Task details:
Repeat, exactly as written, the lines of the records below from the first through the line with "13-15 November 2026", but none past it.

Transcribed page contents:

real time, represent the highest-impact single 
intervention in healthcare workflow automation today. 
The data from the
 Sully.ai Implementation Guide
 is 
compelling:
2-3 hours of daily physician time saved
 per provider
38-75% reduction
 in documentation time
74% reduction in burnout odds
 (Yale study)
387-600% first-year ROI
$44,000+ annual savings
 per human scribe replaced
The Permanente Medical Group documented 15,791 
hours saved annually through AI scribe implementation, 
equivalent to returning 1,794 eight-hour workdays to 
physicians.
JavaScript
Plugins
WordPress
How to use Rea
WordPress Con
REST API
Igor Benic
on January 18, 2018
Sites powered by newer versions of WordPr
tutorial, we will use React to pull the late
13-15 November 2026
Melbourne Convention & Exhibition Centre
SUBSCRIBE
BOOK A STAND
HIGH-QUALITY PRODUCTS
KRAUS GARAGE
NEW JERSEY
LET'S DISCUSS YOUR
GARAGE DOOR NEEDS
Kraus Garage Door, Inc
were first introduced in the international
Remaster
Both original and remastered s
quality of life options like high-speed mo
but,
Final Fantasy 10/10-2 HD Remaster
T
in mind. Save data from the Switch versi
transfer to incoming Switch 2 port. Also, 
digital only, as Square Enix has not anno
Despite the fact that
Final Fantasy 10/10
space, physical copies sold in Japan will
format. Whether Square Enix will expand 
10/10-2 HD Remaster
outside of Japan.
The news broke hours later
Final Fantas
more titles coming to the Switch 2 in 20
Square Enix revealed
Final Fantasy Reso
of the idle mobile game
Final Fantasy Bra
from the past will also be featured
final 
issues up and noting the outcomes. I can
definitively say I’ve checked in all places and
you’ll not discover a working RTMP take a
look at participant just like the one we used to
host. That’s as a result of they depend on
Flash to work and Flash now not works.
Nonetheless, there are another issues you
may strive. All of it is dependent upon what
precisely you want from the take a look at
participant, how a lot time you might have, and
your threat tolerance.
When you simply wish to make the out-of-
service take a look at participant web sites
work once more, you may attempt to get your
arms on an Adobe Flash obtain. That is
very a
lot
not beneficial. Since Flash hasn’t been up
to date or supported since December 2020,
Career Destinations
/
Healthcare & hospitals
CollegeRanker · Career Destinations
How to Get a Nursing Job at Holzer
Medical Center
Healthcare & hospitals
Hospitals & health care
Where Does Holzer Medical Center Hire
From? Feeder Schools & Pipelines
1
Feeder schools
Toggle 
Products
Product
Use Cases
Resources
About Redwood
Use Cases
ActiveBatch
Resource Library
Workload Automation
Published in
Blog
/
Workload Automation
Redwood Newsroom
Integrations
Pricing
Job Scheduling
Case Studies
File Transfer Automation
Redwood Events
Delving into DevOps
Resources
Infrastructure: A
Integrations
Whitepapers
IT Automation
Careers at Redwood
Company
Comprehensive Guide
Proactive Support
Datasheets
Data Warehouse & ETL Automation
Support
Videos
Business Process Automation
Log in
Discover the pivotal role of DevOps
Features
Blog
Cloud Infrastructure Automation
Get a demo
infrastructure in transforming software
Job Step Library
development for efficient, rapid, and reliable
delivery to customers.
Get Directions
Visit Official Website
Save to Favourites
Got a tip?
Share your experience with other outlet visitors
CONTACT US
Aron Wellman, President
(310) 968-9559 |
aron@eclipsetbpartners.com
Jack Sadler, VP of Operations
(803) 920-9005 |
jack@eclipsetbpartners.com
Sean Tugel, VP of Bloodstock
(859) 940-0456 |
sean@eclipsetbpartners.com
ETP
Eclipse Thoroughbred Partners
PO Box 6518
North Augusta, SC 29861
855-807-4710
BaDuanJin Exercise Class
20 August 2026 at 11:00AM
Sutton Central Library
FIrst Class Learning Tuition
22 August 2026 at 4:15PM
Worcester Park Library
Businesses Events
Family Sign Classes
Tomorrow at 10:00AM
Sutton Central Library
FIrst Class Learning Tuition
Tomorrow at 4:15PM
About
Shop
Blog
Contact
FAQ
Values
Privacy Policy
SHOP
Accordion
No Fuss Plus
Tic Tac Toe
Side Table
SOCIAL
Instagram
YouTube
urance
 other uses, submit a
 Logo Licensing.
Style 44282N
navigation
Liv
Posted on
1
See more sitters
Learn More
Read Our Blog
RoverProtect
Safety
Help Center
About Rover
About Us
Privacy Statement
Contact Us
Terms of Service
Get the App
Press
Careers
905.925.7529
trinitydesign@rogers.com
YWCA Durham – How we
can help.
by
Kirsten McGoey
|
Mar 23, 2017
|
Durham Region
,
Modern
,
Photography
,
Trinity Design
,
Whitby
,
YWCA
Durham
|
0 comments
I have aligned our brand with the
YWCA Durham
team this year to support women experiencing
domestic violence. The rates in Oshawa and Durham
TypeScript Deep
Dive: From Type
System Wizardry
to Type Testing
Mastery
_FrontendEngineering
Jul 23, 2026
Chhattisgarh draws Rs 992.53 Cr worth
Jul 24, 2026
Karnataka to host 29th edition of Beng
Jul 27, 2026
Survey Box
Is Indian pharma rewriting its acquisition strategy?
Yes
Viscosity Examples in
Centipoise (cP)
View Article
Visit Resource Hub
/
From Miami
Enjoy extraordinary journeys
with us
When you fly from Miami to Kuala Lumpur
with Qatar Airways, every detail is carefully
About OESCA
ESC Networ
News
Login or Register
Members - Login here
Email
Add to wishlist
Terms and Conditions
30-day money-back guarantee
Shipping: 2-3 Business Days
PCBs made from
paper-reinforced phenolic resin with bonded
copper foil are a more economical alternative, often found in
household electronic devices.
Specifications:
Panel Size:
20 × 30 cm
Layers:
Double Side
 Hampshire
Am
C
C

The answer:
real time, represent the highest-impact single 
intervention in healthcare workflow automation today. 
The data from the
 Sully.ai Implementation Guide
 is 
compelling:
2-3 hours of daily physician time saved
 per provider
38-75% reduction
 in documentation time
74% reduction in burnout odds
 (Yale study)
387-600% first-year ROI
$44,000+ annual savings
 per human scribe replaced
The Permanente Medical Group documented 15,791 
hours saved annually through AI scribe implementation, 
equivalent to returning 1,794 eight-hour workdays to 
physicians.
JavaScript
Plugins
WordPress
How to use Rea
WordPress Con
REST API
Igor Benic
on January 18, 2018
Sites powered by newer versions of WordPr
tutorial, we will use React to pull the late
13-15 November 2026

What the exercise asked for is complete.